Le vent de lève, Miyazaki

Le vent se lève, il faut tenter de vivre : devise de Jiro, enfant rêveur passionné d'aviation, inspiré dans ses rêves par Caproni, constructeur d'aéronef, et qui devient à son tour ingénieur en aéronautique. 
Il faut tenter de vivre... Pas facile lorsque l'on a survécu en 1923 au tremblement de terre de Kanto (à l'origine d'une centaine d'incendies... attisés par de vents violents). Jiro aurait pu aussi baisser les bras lorsque le premier avion qu'il conçoit s'écrase lors d'un vol d'essai ou lorsqu'il apprend que la jeune femme qu'il veut épouser est atteinte de la tuberculose. Mais il décide contre vents et marées de vivre à plein jusqu'au dernier souffle de sa bien-aimée. Il parvient ainsi à réaliser un avion, le chasseur zéro, qui deviendra l'avion des kamikazes de la seconde guerre mondiale.

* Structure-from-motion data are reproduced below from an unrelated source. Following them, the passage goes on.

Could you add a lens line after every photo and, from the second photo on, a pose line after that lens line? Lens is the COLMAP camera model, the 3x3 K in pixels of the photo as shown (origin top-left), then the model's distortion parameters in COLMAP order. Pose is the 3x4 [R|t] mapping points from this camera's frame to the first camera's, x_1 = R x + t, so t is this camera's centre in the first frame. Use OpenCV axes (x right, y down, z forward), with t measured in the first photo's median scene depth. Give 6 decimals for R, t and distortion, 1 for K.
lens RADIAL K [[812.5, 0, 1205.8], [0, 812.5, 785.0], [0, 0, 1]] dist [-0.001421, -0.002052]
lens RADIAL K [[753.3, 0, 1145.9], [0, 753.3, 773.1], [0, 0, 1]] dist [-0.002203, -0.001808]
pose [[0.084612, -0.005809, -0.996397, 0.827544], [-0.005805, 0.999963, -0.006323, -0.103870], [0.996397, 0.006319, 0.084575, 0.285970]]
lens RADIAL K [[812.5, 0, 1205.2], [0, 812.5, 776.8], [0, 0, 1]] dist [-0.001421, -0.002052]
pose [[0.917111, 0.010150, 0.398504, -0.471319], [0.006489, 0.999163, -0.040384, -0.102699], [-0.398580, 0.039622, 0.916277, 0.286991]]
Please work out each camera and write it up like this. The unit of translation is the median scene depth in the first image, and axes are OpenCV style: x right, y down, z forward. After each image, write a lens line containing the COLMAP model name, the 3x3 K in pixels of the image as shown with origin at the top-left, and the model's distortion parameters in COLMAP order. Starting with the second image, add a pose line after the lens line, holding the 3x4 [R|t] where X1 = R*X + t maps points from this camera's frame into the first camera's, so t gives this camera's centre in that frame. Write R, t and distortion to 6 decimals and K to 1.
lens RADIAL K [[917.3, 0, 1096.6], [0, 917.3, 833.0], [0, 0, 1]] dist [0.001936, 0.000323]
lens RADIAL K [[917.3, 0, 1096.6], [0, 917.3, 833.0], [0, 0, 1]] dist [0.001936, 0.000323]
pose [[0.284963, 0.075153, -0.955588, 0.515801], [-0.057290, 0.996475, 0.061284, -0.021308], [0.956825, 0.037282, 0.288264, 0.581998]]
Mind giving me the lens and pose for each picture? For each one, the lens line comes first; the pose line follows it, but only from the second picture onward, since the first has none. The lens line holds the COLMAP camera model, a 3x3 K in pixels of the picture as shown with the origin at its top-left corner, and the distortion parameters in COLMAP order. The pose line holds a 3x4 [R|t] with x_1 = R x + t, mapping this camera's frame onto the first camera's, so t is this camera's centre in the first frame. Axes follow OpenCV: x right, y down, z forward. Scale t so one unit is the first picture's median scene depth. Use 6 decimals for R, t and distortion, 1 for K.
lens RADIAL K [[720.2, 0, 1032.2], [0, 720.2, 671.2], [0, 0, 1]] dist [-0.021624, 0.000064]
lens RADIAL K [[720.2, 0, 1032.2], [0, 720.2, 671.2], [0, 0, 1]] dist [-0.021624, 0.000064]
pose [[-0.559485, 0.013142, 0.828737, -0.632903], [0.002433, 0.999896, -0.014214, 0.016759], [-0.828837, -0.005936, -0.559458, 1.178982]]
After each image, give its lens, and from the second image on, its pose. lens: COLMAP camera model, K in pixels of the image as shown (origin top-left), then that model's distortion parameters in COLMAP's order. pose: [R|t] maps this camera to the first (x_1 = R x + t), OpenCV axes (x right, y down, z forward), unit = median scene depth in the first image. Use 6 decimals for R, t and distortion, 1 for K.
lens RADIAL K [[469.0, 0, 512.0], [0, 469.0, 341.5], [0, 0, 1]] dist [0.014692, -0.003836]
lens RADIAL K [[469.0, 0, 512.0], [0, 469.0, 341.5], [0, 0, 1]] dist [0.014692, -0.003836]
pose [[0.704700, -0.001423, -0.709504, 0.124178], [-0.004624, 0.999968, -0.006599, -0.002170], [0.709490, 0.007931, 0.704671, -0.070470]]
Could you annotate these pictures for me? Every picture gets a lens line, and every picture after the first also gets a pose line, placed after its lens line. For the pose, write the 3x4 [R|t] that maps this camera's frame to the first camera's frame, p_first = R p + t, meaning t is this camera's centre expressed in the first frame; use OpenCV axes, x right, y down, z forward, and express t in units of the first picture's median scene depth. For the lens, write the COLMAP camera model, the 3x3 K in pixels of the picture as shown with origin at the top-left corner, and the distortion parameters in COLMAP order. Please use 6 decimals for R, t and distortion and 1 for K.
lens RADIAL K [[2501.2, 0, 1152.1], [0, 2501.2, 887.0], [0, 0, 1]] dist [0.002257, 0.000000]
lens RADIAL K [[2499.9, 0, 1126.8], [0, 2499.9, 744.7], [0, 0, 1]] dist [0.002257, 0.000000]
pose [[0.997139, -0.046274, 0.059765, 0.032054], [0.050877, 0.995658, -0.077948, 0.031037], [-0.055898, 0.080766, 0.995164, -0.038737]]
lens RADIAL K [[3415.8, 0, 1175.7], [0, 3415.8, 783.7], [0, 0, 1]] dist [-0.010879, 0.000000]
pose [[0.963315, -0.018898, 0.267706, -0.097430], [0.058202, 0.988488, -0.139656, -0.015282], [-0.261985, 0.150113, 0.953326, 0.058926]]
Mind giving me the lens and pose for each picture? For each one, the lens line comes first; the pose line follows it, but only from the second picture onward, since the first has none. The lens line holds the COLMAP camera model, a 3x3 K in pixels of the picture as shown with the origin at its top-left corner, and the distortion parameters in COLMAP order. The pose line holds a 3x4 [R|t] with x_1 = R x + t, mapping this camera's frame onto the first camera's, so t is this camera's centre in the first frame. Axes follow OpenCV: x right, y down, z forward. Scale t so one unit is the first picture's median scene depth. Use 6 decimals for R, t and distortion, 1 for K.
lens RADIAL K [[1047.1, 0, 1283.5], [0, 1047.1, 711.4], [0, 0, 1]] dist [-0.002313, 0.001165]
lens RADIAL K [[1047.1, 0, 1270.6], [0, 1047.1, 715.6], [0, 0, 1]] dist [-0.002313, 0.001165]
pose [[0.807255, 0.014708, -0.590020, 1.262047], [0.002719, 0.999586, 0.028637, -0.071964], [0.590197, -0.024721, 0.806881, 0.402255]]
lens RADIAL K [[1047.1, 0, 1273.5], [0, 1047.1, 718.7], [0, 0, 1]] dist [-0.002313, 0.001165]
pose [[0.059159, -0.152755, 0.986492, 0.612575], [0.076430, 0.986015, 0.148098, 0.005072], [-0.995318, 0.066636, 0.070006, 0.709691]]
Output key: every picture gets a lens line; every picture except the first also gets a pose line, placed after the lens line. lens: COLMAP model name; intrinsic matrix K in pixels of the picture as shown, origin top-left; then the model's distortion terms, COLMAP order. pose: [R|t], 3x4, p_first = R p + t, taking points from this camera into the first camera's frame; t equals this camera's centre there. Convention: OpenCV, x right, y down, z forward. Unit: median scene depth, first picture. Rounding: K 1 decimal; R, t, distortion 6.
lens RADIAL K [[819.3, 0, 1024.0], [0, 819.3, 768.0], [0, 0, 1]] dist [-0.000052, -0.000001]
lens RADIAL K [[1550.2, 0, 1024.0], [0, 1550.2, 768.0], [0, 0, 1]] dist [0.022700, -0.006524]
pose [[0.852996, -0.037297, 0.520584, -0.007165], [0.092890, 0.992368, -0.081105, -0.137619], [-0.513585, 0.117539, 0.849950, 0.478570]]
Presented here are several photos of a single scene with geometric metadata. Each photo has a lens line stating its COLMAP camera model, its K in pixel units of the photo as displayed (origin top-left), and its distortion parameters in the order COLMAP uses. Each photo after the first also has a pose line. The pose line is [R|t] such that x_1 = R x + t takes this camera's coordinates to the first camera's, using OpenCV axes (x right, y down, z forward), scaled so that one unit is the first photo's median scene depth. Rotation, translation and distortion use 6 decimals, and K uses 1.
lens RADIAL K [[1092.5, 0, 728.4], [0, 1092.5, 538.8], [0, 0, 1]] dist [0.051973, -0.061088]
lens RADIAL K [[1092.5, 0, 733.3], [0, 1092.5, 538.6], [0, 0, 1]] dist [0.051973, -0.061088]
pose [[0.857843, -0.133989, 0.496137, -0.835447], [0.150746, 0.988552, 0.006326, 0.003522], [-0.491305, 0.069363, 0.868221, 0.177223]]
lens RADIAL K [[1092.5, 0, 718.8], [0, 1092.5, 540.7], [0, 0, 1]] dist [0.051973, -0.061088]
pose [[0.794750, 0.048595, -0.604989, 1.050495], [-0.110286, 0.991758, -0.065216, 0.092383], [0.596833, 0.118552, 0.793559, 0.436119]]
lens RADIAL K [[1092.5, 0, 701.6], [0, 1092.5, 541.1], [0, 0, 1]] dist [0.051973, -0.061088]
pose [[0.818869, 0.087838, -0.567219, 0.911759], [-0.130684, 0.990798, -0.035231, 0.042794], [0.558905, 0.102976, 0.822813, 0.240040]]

Film riche de références historiques de l'avant-guerre à la seconde guerre mondiale. Miyasaki nous fait ainsi pénétrer dans le proche passé de la société japonaise, plus encore : à travers des clins d’œil répétés à la culture européenne, il crée des liens inattendus entre les deux mondes.
Ce film d'animation décrit avec poésie et humour les plaies d'une vie, la souffrance vécue dignement, mais donne aussi à voir une soif de vie à toute épreuve.